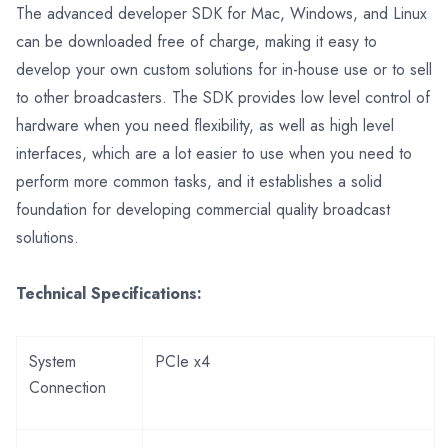
The advanced developer SDK for Mac, Windows, and Linux
can be downloaded free of charge, making it easy to
develop your own custom solutions for in-house use or to sell
to other broadcasters. The SDK provides low level control of
hardware when you need flexibility, as well as high level
interfaces, which are a lot easier to use when you need to
perform more common tasks, and it establishes a solid
foundation for developing commercial quality broadcast
solutions.
Technical Specifications:
System
PCIe x4
Connection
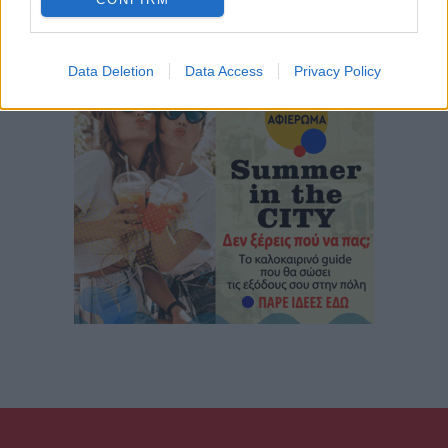
Data Deletion
Data Access
Privacy Policy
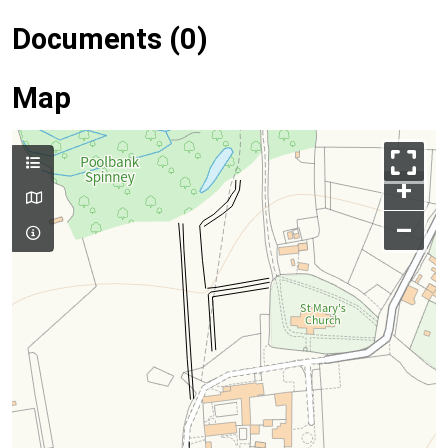
Documents (0)
Map
+
–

◇ ◇ ◇ ◇

Your goal
Set down the entries shown above once more, exactly as they read, but without pictures.

Answer area
The advanced developer SDK for Mac, Windows, and Linux
can be downloaded free of charge, making it easy to
develop your own custom solutions for in-house use or to sell
to other broadcasters. The SDK provides low level control of
hardware when you need flexibility, as well as high level
interfaces, which are a lot easier to use when you need to
perform more common tasks, and it establishes a solid
foundation for developing commercial quality broadcast
solutions.
Technical Specifications:
System
PCIe x4
Connection
Data Deletion
Data Access
Privacy Policy
Documents (0)
Map
+
–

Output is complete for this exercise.